The facts are totally different. Russian troops were in the area as early as Monday, Feb. 28, fully confirmed by the International Atomic Energy Agency (IAEA), which stated, in its update No. 4 posted on its website that day: “On 27 Feb., Ukraine’s Foreign Ministry informed the IAEA that Russian military forces were advancing close to the largest of the sites—the Zaporizhzhia NPP in eastern Ukraine. Additional information received on 28 Feb. from the operator confirmed that the Russian forces were operational near the site but had not entered it at the time of reporting.” On March 2, the IAEA reported:

“Russia has informed the IAEA that its military forces have taken control of the territory around Ukraine’s Zaporizhzhia NPP, Director General Rafael Mariano Grossi said today. In an official letter to the Director General dated 1 March, the Permanent Mission of the Russian Federation to the International Organizations in Vienna also said personnel at the plant continued their ‘work on providing nuclear safety and monitoring radiation in normal mode of operation. The radiation levels remain normal.’ ”

This was two days before the alleged “shelling” of the facility. Only lunatics could argue that Russian military would “shell” or “bomb” a nuclear power station controlled by the Russian forces themselves. An overall strategy of irradiating one’s own battlefield seems also quite surrealistic. Earlier in the week, Chernobyl was taken over by the Russian army and was under joint control by both countries.

The Russian Defense Ministry later offered its own account. According to TASS,

“Russian Defense Ministry spokesman Maj. Gen. Igor Konashenkov issued an official statement Friday morning [March 4] on the shooting and fire that had taken place at Ukraine’s Zaporizhzhia nuclear power plant earlier in the day. ‘Last night, the nationalist regime in Kiev attempted to carry out a horrible provocation in the vicinity of the station,’ he announced, claiming that Russian troops patrolling the territory had been attacked by a Ukrainian sabotage group. According to the spokesman, Ukrainian forces had attacked the Russian soldiers at around 2 a.m. local time, opening heavy fire from the training facility next to the power station to ‘provoke a retaliatory attack on the building.’ The Russian patrol had neutralized the group’s firing points, but the saboteurs had set fire to the training facility as they retreated, Konashenkov said. The fire was put out by Ukrainian State Emergency Service firefighters.”

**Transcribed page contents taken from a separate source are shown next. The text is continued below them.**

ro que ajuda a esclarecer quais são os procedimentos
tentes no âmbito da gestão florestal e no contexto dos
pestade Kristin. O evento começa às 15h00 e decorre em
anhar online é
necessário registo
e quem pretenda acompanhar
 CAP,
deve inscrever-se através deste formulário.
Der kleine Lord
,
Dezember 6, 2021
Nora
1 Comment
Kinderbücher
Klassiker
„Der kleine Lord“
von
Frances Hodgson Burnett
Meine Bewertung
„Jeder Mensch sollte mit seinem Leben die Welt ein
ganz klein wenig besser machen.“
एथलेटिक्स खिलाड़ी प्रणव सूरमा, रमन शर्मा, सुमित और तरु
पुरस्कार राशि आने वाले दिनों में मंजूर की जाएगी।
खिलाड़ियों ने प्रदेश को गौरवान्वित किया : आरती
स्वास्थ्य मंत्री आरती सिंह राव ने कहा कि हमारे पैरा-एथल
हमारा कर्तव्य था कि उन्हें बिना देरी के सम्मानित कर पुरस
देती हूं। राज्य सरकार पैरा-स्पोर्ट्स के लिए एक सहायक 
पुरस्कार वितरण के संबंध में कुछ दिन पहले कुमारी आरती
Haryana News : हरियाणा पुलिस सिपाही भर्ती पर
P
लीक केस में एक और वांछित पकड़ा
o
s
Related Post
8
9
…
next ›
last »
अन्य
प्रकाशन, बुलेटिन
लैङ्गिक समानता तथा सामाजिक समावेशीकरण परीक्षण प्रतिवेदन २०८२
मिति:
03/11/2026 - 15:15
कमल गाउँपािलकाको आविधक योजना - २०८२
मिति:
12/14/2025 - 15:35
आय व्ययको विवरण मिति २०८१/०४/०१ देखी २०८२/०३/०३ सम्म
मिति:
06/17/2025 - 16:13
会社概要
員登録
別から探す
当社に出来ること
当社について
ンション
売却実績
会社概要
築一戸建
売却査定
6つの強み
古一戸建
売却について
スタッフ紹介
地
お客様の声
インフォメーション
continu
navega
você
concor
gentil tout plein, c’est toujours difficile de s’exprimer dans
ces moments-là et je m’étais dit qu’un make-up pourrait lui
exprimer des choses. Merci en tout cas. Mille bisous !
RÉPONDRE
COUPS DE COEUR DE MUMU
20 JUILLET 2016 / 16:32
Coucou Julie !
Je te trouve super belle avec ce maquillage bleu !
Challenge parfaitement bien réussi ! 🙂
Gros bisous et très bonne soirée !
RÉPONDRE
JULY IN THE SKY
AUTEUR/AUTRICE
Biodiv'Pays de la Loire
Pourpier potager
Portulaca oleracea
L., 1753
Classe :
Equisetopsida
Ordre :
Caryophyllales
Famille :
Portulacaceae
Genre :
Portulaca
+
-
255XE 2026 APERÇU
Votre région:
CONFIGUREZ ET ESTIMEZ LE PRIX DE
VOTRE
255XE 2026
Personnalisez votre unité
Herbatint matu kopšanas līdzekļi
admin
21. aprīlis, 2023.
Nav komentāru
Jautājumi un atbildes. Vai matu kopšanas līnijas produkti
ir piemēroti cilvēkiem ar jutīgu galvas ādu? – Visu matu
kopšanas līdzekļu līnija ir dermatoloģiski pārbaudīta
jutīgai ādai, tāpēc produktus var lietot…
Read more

The video footage taken from the surveillance camera’s show that and nothing else. The bright light appearing on the footage, described as shells by the Western media, has been identified by a professional military sources as coming from a flare grenade (not a destructive weapon) and not from shelling or bombing. Western media hysterically describes the flares as shells, and causing a “near nuclear disaster” by the “madman Putin.”

Quoting from General Konashenkov’s briefing, Antiwar.com wrote: “ ‘Zelenskyy’s prompt statements about the alleged threat to the nuclear power plant and his talks with Washington and London leave no doubt. The purpose of the provocation of the Kiev regime at a nuclear facility is an attempt to accuse Russia of creating a source of radioactive contamination,’ the ministry continued.”

Antiwar.com also reports that Zaporizhzhia NPP “has come under assault in the past, long before Russia’s invasion last week,” citing British Independent coverage that the neo-Nazi Right Sector had been backed off by local police and plant security from an attack in May 2014.